Auch das noch. Es war schon über ein Jahr her, dass die letzte Panikattacke mich belästigt hatte. Seitdem hatte ich das gut im Griff. Bis jetzt. Bis zu Rudis Ankündigung, dass mit diesem Fall eine Art Wettkampf veranstaltet werden sollte. Ich atmete schneller, flacher. Das war nicht gut, das wusste ich. Aber ich hatte das Gefühl, es nicht kontrollieren zu können. An meinem rechten Kiefer konnte ich den Puls spüren. Er hämmerte gegen den Knochen wie eine Fußmaschine auf eine Basstrommel. Schneller, immer schneller. Eine Hand legte sich auf meine Schulter. Ich zuckte zusammen. Ein Schauder lief mir über den Rücken und ich sah nach oben. Es war Raimund.
»Hast du eine Minute?«, fragte er. Er sprach leise und langsam, betont gelassen, wie es schien. Aber an den tiefen Furchen auf seiner Stirn konnte ich erkennen, dass er sich Sorgen machte.
Ich nickte. Mein Mund war so trocken, dass ich nicht sprechen konnte. Ich stützte mich an der Tischplatte ab und stand auf. Meine Beine waren ganz wacklig und meine Hände zitterten leicht. Mit aller Macht konzentrierte ich mich darauf, Raimund zu folgen. Den Blick starr auf seine Hosenbeine gerichtet, trottete ich ihm nach wie ein verängstigtes Hündchen.
Trotzdem entging mir nicht, dass Fink sich zu Merk begeben hatte. Die beiden schienen sich blendend zu verstehen, so angeregt, wie sie sich unterhielten. Das Gefühl der Panik, das kurz vor dem Ausbrechen stand, kippte erneut, wurde wieder zu heißer Wut. War der liebe Herr Staatsanwalt etwa schon mit wehenden Fahnen zum Feind übergelaufen?
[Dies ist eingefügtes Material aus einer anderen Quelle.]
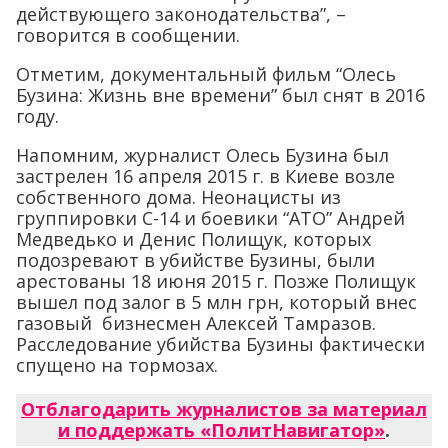
действующего законодательства”, –
говорится в сообщении.
Отметим, документальный фильм “Олесь
Бузина: Жизнь вне времени” был снят в 2016
году.
Напомним, журналист Олесь Бузина был
застрелен 16 апреля 2015 г. в Киеве возле
собственного дома. Неонацисты из
группировки С-14 и боевики “АТО” Андрей
Медведько и Денис Полищук, которых
подозревают в убийстве Бузины, были
арестованы 18 июня 2015 г. Позже Полищук
вышел под залог в 5 млн грн, который внес
газовый бизнесмен Алексей Тамразов.
Расследование убийства Бузины фактически
спущено на тормозах.
Отблагодарить журналистов за материал
и поддержать «ПолитНавигатор»
.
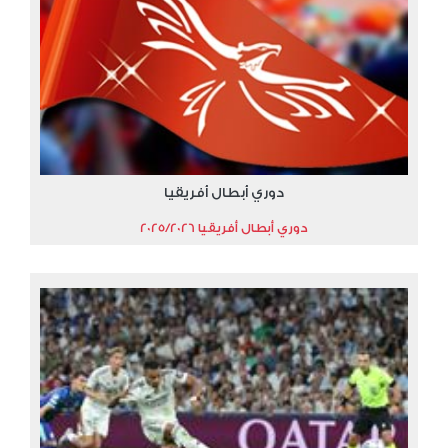
دوري أبطال أفريقيا
دوري أبطال أفريقيا 2025/2026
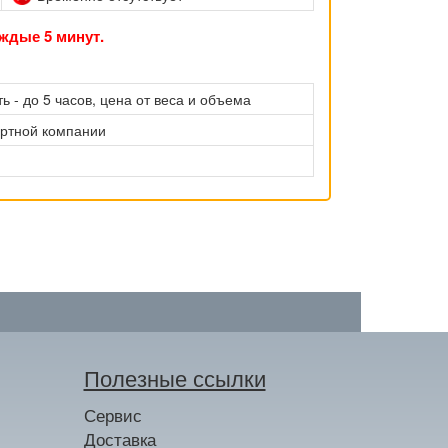
ждые 5 минут.
ь - до 5 часов, цена от веса и объема
ортной компании
Полезные ссылки
Сервис
Доставка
Die Tür fiel hinter mir ins Schloss und ich konzentrierte mich darauf, Raimund zu folgen. Sein Büro lag direkt neben dem Besprechungszimmer. Wir traten ein und er deutete auf den Stuhl, der vor seinem Schreibtisch stand. Ich setzte mich. Meine Hände kribbelten, als ob ein Ameisenvolk sie als neuen Bau auserkoren hätte.
»Es tut mir leid, Inge«, sagte Raimund. An seinem Blick erkannte ich, dass er es auch wirklich so meinte. »Ich habe nichts von dieser Sache gewusst. Das muss Rudi spontan beschlossen haben, als er gehört hat, dass wir einen aktuellen Fall vorliegen haben.«
Ich nickte. »Und wie … wie soll das jetzt konkret ablaufen?«
Raimund seufzte. »Ehrlich gesagt habe ich keine Ahnung, wie das funktionieren soll. Zwei konkurrierende Teams. So ein Mist.«
Die Bürotür wurde aufgerissen und ich fuhr herum. Ralf stürmte in den Raum. Sein Kopf war so rot wie ein frisch gekochter Hummer und an seiner Stirn trat eine gartenschlauchgroße Ader pochend hervor. Er schlug die Tür hinter sich ins Schloss und brüllte: »So eine Scheiße! So eine verdammte Scheiße!«
Zu meinem Erstaunen ließ Raimund ihn gewähren. Anstatt Ralf zurechtzuweisen, nickte er nur.
»Das kannst du doch nicht einfach so hinnehmen!«, rief Ralf.
»Das habe ich auch nicht vor«, sagte Raimund mit betont ruhiger Stimme. »Ich werde gleich mit Rudi sprechen und meine Bedenken äußern. Ihr kennt ihn doch. Er ist schnell von einer Idee begeistert, aber in der Regel lässt er sich von vernünftigen Argumenten dann doch ganz gut umstimmen.«
»Ich komme mit«, sagte Ralf.
Raimund schüttelte den Kopf. »Ich habe von vernünftigen Argumenten gesprochen, Ralf. Du bist gerade alles andere als vernünftig. Und ich habe keine Lust, dass du mit Rudi aneinandergerätst und die Sache noch schlimmer machst, als sie eh schon ist. Ihr seid zwei Streithammel und was wir ganz bestimmt nicht brauchen, ist ein Kampf Hammel gegen Hammel.«
Ralf knurrte. Seine Körperhaltung entspannte sich jedoch ein wenig. Offenbar schien er einzusehen, dass Raimund recht hatte.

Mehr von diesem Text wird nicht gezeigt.